A l'origine, Stanley Kubrick édulcore le scénario de Calder Willingham et Jim Thompson afin de le rendre plus commercial -les trois soldats condamnés sont sauvés de justesse- mais c'est sans compter l'implication de Kirk Douglas qui s'est battu pour que United Artists produise le projet. L'acteur, qui porte le film sur ses épaules et est connu pour ses positions pacifistes, refuse le nouvel happy end imposé par Kubrick.
La polémique
Plus qu'un film de guerre, Les Sentiers de la gloire est un film contre la guerre, voire contre l'armée. L'opposition ne se joue pas entre deux camps -les Allemands n'apparaissent d'ailleurs pas dans le champ de la caméra- mais à l'intérieur d'un même camp, entre Dax (Douglas) et ses supérieurs. La hiérarchie militaire est mise à mal, les soldats ne sont que des pions, sacrifiés par ambition et par caprice.

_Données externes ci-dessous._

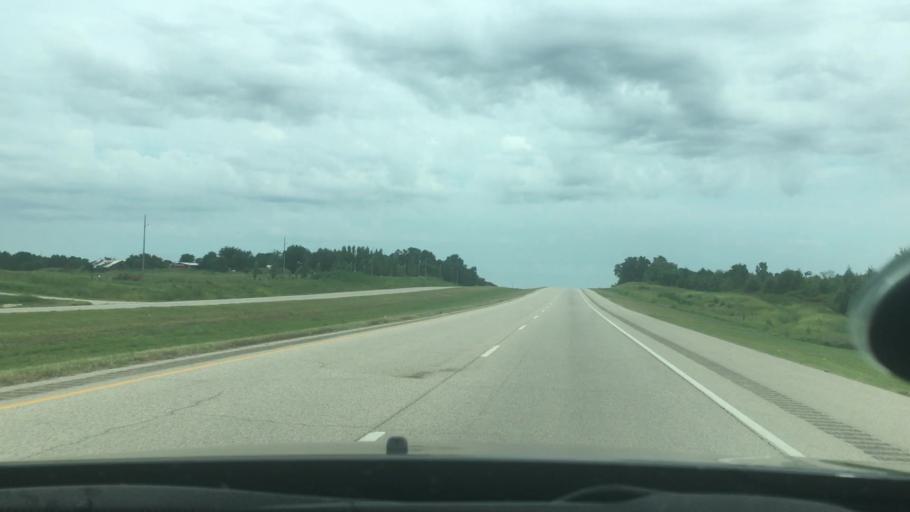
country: US
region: Oklahoma
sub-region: Pontotoc County
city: Byng
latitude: 34.9136
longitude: -96.6798
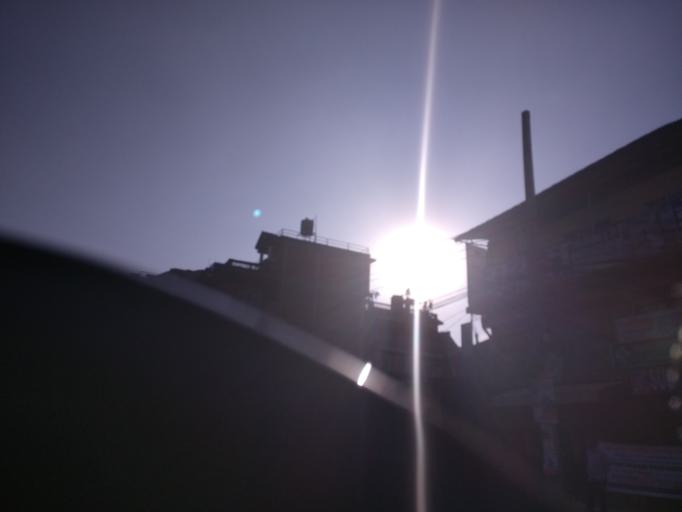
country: NP
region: Central Region
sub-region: Bagmati Zone
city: Patan
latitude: 27.6572
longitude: 85.3221
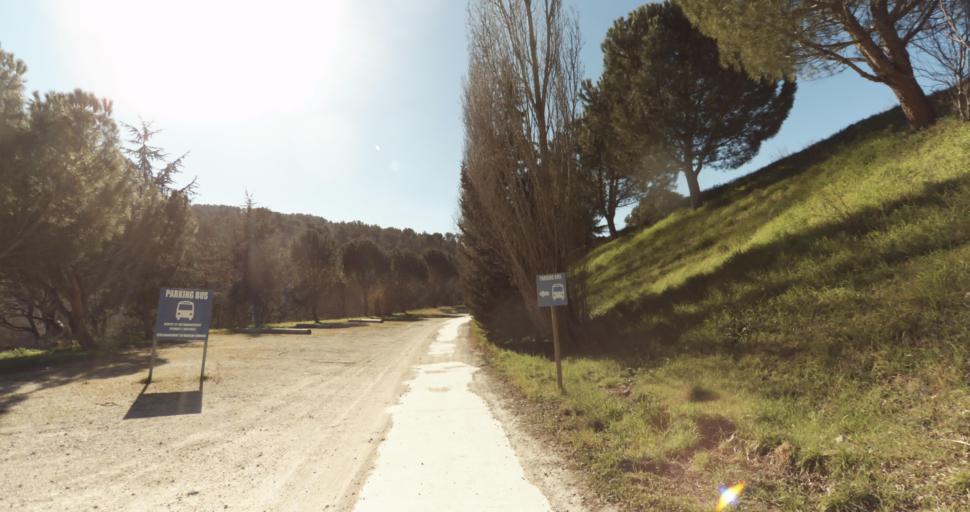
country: FR
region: Provence-Alpes-Cote d'Azur
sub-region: Departement des Bouches-du-Rhone
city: Peypin
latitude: 43.3948
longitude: 5.5644
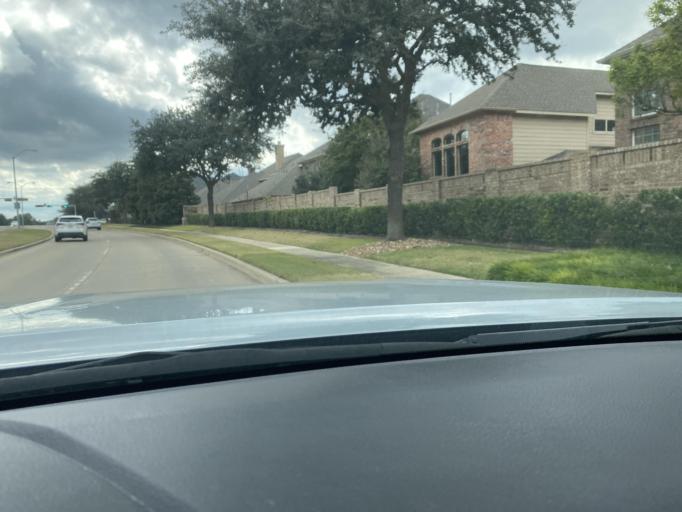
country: US
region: Texas
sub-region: Dallas County
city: Addison
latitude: 33.0371
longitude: -96.7899
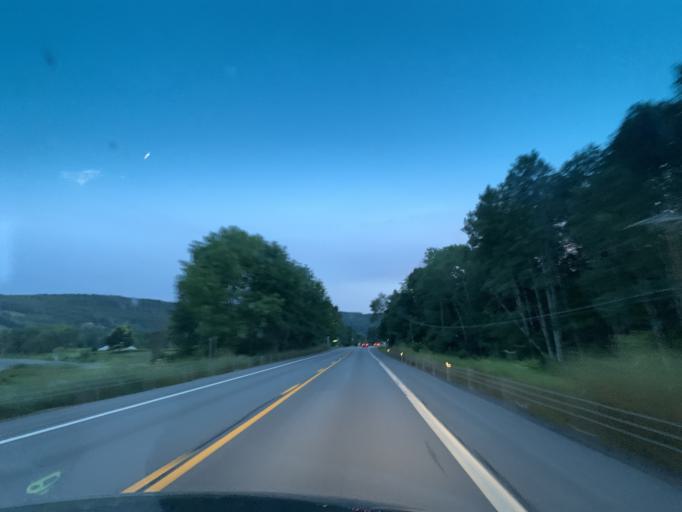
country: US
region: New York
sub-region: Chenango County
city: New Berlin
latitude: 42.5749
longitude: -75.3388
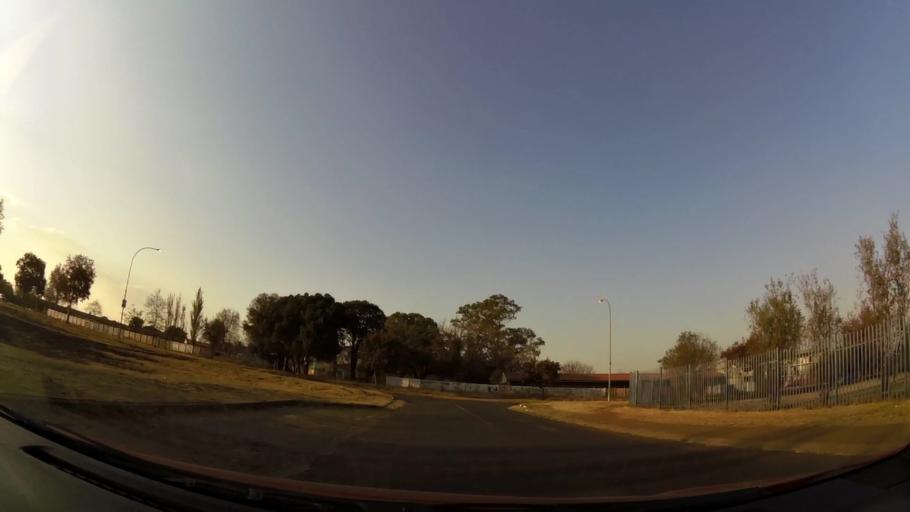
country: ZA
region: Gauteng
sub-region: City of Johannesburg Metropolitan Municipality
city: Soweto
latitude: -26.2843
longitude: 27.8991
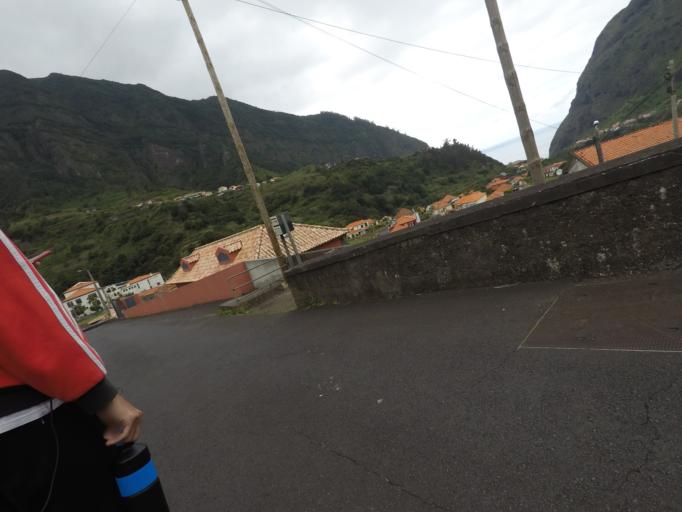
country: PT
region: Madeira
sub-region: Sao Vicente
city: Sao Vicente
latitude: 32.7933
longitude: -17.0410
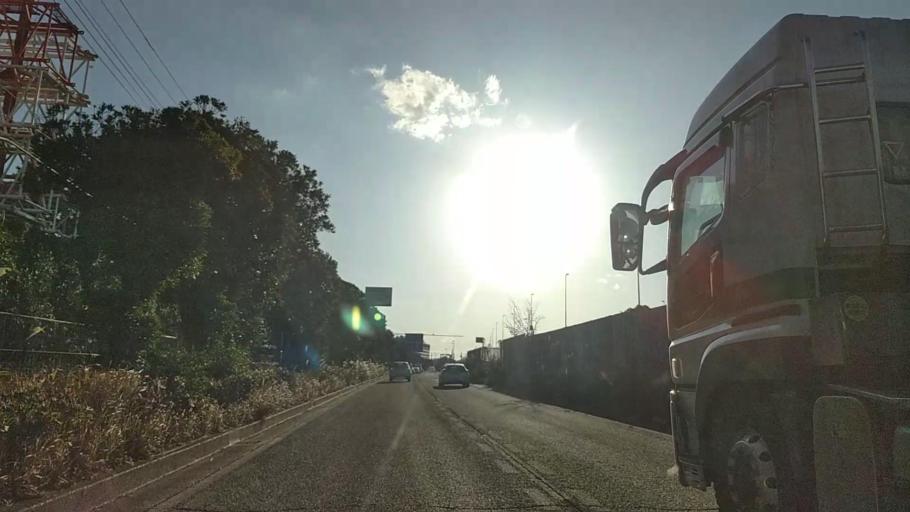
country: JP
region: Tokyo
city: Urayasu
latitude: 35.6626
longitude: 139.9180
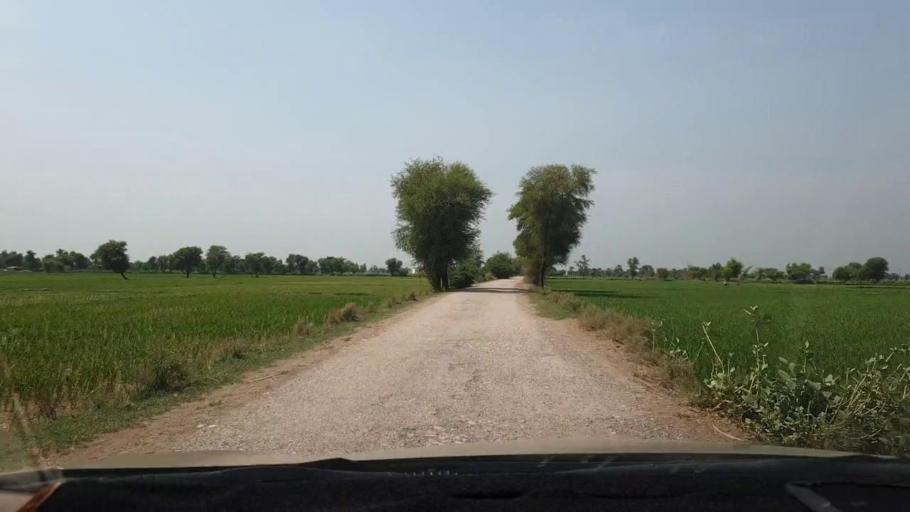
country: PK
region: Sindh
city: Naudero
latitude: 27.6438
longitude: 68.2748
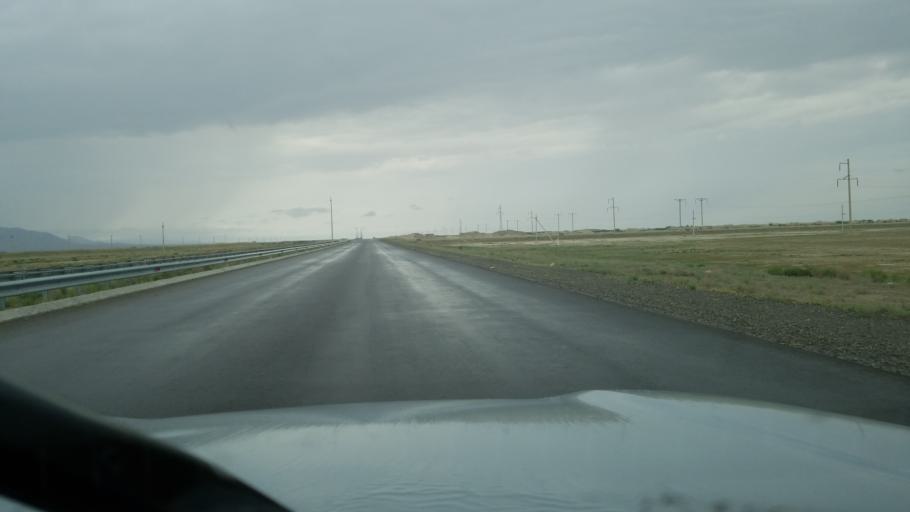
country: TM
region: Balkan
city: Serdar
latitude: 39.0354
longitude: 56.1690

Verdun et la guerre 14-18 : retour en huit films sur l'une des grandes tragédies du XXe siècleSi le film est très bien accueilli par la critique américaine au moment de sa sortie en 1957, il n'en est pas de même en France, d'autant plus que son armée est alors engagée dans le conflit algérien. Contrairement à la rumeur persistante, l'oeuvre de Kubrick n'a pas subi de censure, du moins pas dans le sens où on l'entend. Montré en Belgique, le long-métrage subit les attaques des militaires et des anciens combattants mécontents de l'image de l'armée proposée par le cinéaste américain. Échaudé par cet accueil, le distributeur United Artists décide de ne pas présenter le film à la commission française de classification. Autocensuré, Les Sentiers de la gloire n'a donc même pas fait l'objet d'une demande de visa. Il faudra attendre dix-huit ans, soit 1975, pour qu'il soit enfin visible sur les écrans de cinéma français.
D'autres films ont connu les affres de la censure. Les connaissez-vous ?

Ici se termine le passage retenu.